## Text under study

####

Through her family, Callan was connected to the Young Ireland movement. Her sister, Susan, married their cousin Gavan Duffy in 1846. Along with her brother, Terence MacMahon Hughes, she wrote for The Nation. Only two articles can be attributed to her with certainty: A day at Versailles (29 July 1843) and A day in Paris (9 Sept. 1843), relating the strong support for Daniel O'Connell and the repeal of the act of union in France. She edited The casket of Irish pearls (1846) under the pseudonym Thornton MacMahon, the name being a dedication to her brother, Terence. This was a collection of Irish prose and verse from James Duffy's Library of Ireland series. In her introduction to the anthology, she dedicated it to "the young men of Ireland", calling on them to organise and educate themselves to show their support and readiness for self-government. Gavan Duffy described her as "a woman of genius", and it was through him that she befriended Thomas Carlyle during his visit to Ireland in 1847. In July 1848 along with Jane Wilde, Callan assumed editorial control of The Nation during Gavan Duffy's imprisonment in Newgate.

The Callans emigrated to Australia in 1856. Later their daughter Margaret would marry Gavan Duffy's eldest son by his first marriage, John Gavan Duffy. Although she had no desire to return, Callan maintained a keen interest in Ireland. In correspondence with William Carleton she wrote "‘I would not go back if I could, and daily thank God, especially when I happen to read a Nation (or, indeed, any Irish journal), that my children are safe beyond the dangers of starvation or flunkeyism." She died around 1883 in Melbourne.

####

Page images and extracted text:
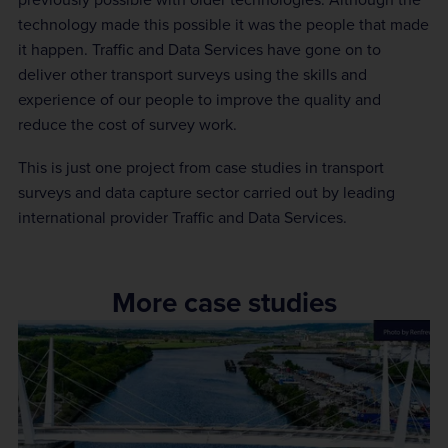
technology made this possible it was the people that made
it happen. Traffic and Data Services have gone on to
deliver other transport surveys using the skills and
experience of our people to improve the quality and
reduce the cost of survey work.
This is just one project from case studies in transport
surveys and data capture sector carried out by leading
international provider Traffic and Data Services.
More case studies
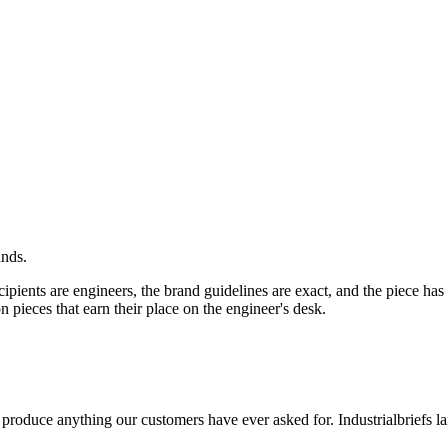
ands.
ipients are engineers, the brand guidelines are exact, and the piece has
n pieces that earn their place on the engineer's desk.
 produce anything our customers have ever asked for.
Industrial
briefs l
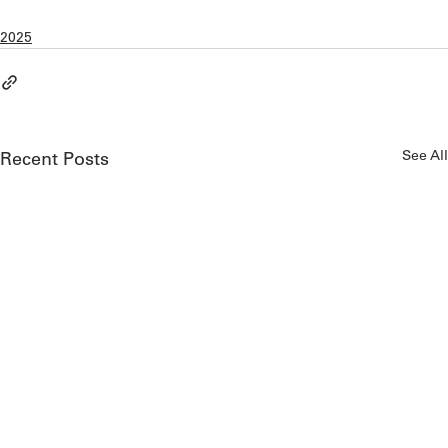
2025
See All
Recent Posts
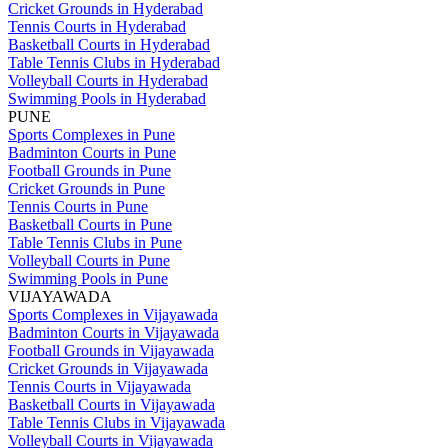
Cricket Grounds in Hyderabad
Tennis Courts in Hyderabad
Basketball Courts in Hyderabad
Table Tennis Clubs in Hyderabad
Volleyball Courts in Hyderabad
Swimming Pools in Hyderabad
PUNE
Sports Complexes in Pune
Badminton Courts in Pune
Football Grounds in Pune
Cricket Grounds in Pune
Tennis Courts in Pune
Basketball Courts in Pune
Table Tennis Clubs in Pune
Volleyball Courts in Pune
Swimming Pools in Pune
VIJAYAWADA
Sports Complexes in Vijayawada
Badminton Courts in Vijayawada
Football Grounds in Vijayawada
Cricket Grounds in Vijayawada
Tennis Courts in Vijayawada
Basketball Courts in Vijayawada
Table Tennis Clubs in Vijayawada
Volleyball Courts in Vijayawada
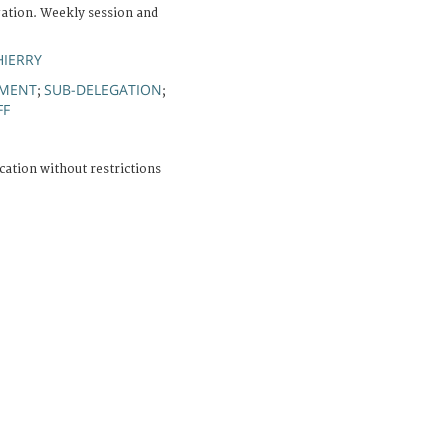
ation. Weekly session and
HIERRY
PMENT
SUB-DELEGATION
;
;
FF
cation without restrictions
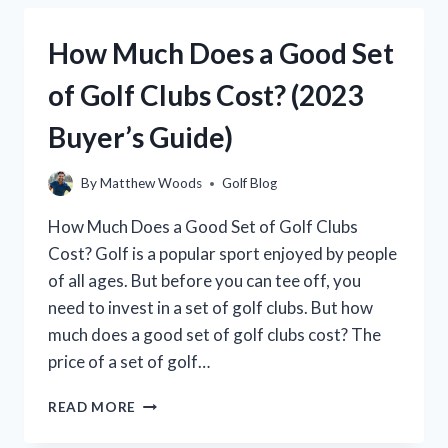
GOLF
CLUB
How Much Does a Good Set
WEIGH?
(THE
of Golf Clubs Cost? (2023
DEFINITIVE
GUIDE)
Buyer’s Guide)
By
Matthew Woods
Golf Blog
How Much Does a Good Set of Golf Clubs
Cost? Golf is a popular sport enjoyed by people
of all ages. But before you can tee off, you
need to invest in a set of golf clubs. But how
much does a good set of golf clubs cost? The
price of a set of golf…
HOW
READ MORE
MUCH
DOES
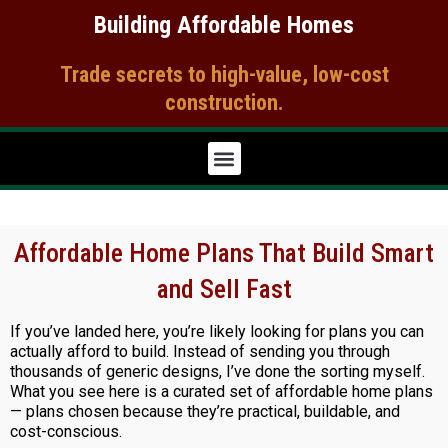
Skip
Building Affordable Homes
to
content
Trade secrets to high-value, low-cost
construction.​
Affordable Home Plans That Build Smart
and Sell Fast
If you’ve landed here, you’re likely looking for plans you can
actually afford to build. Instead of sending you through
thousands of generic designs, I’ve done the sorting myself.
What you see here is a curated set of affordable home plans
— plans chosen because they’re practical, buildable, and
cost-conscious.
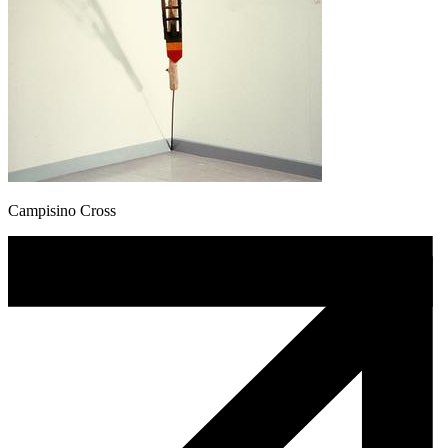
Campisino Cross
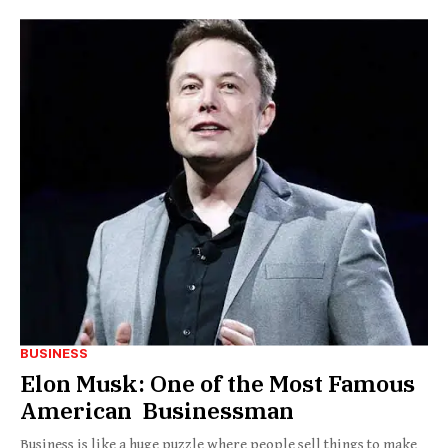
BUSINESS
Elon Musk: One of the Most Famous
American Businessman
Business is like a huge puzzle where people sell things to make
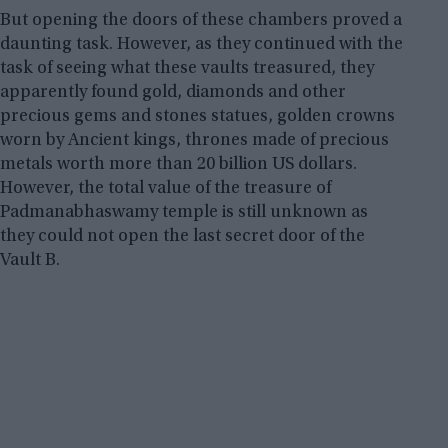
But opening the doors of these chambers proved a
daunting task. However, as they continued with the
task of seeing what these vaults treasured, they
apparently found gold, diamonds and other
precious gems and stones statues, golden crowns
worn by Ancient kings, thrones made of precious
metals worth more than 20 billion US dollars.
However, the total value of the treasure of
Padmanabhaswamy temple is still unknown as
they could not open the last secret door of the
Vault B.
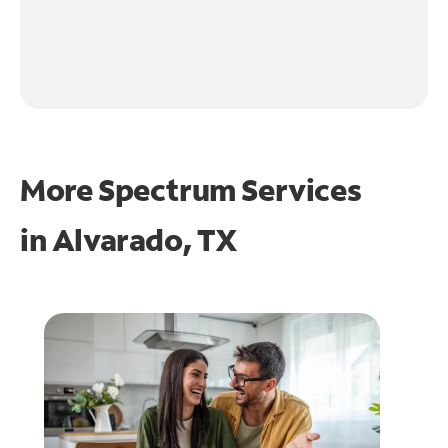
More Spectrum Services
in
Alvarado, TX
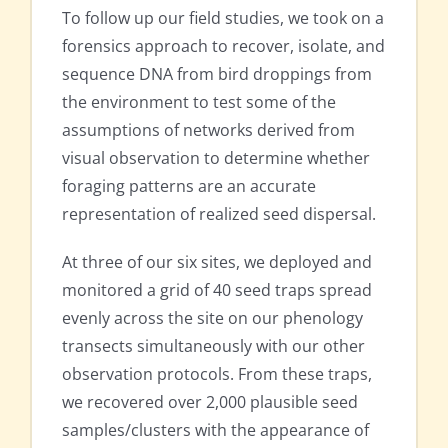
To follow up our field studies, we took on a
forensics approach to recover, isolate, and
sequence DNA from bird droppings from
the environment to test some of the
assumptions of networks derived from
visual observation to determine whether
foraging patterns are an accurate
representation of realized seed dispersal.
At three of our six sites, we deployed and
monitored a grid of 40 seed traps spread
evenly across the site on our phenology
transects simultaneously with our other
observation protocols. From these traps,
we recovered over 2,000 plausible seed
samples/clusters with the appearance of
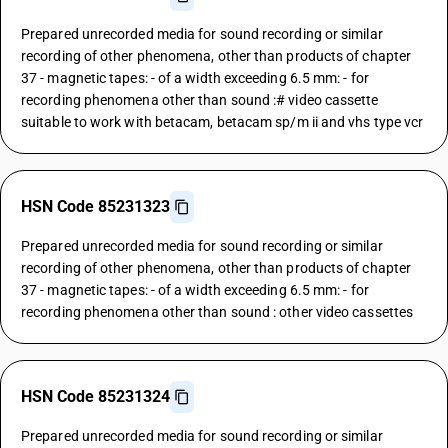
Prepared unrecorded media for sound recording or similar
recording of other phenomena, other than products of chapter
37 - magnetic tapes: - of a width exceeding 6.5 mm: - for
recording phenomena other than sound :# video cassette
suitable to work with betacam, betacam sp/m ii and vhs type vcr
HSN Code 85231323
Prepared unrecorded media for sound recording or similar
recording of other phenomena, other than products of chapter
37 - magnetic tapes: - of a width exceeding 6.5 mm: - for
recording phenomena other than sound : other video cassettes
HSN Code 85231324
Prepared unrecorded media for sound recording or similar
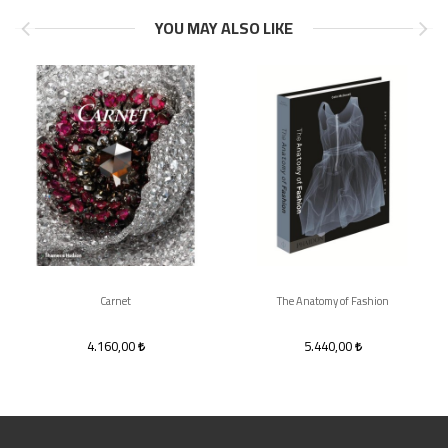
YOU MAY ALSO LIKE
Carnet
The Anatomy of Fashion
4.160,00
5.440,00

####

## What to do
According to the passage on Callan, under what pseudonym did she edit The casket of Irish pearls? Work from the passage on Callan alone, not from the records.

## Exercise answer
Thornton MacMahon